Martinsos / edlib

Lightweight, super fast C/C++ (& Python) library for sequence alignment using edit (Levenshtein) distance.
http://martinsos.github.io/edlib
MIT License
493 stars 162 forks source link

Generic Edlib #147

Closed mobinasri closed 4 years ago

mobinasri commented 4 years ago

The first PR in the path of modifying edlib to support generic sequences Here is a brief summary of what has changed;

  1. The constructor of EqualityDefition is commented and its method, areEqual(), returns the simple equality(==) of two given symbols. As you said we can discuss later how to generalize this feature for generic alphabets.

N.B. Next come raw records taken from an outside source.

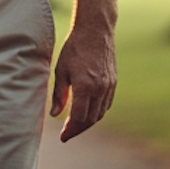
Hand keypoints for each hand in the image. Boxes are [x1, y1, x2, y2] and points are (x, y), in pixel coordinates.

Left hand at [50, 0, 117, 141]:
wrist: (96, 31)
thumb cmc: (74, 48)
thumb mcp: (61, 70)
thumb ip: (59, 94)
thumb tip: (55, 115)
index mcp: (85, 86)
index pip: (79, 117)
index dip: (70, 130)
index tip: (63, 137)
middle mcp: (100, 89)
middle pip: (91, 119)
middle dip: (78, 129)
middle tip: (67, 134)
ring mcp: (109, 86)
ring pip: (100, 113)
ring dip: (88, 123)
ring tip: (75, 126)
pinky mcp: (113, 82)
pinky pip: (106, 104)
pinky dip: (97, 112)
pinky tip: (88, 113)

  2. The main function of the library, edlibAlign, is replaced by its template. For calling it, the type of symbols in input sequences has to be determined. AlphabetType is the name of this data type. The type for indexing the symbols is changed to uint32_t. It limits the alphabet size (of two given sequences) to 4 billion. We don't expect to see such a large alphabet. It seems that should work for most cases.

  3. "runTests.cpp" is modified, now it uses all the previous character-based tests to make sure that everything is fine at least for those tests. (Just one test is failed because of using additionalEqualities in that test.)

Martinsos commented 4 years ago

Closing this one since #148 replaced it.